(MATERIAL TO PROCESS)
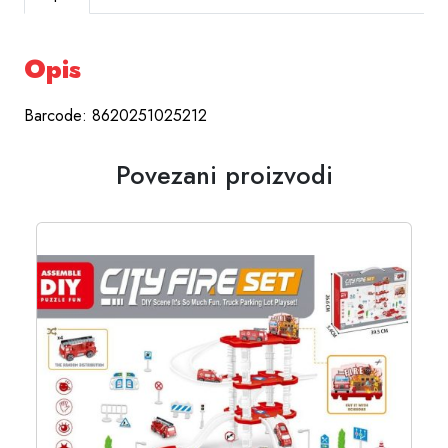
Opis
Barcode: 8620251025212
Povezani proizvodi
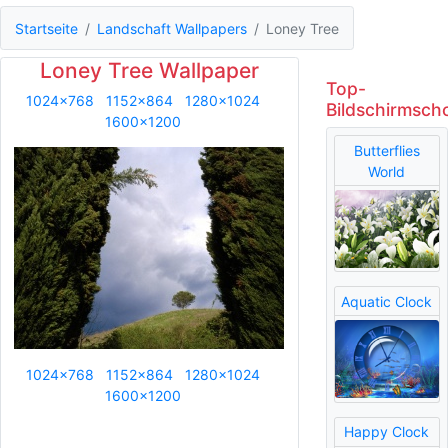
Startseite
Landschaft Wallpapers
Loney Tree
Loney Tree Wallpaper
Top-
1024x768
1152x864
1280x1024
Bildschirmsch
1600x1200
Butterflies
World
Aquatic Clock
1024x768
1152x864
1280x1024
1600x1200
Happy Clock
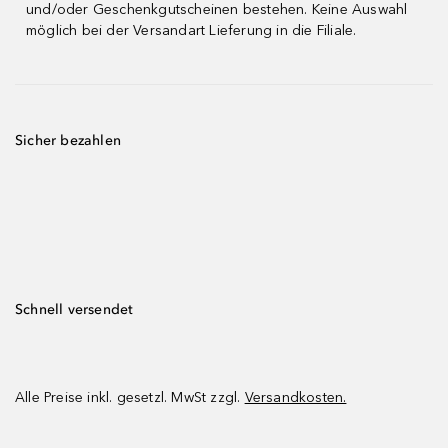
und/oder Geschenkgutscheinen bestehen. Keine Auswahl
möglich bei der Versandart Lieferung in die Filiale.
Sicher bezahlen
Schnell versendet
Alle Preise inkl. gesetzl. MwSt zzgl.
Versandkosten.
(End MATERIAL TO PROCESS)
*THE PROBLEM*. Leave out all pictures, then copy the remaining material exactly.

*SOLUTION TO THIS TASK*.
Opis
Barcode: 8620251025212
Povezani proizvodi
Startseite
Landschaft Wallpapers
Loney Tree
Loney Tree Wallpaper
Top-
1024x768
1152x864
1280x1024
Bildschirmsch
1600x1200
Butterflies
World
Aquatic Clock
1024x768
1152x864
1280x1024
1600x1200
Happy Clock
und/oder Geschenkgutscheinen bestehen. Keine Auswahl
möglich bei der Versandart Lieferung in die Filiale.
Sicher bezahlen
Schnell versendet
Alle Preise inkl. gesetzl. MwSt zzgl.
Versandkosten.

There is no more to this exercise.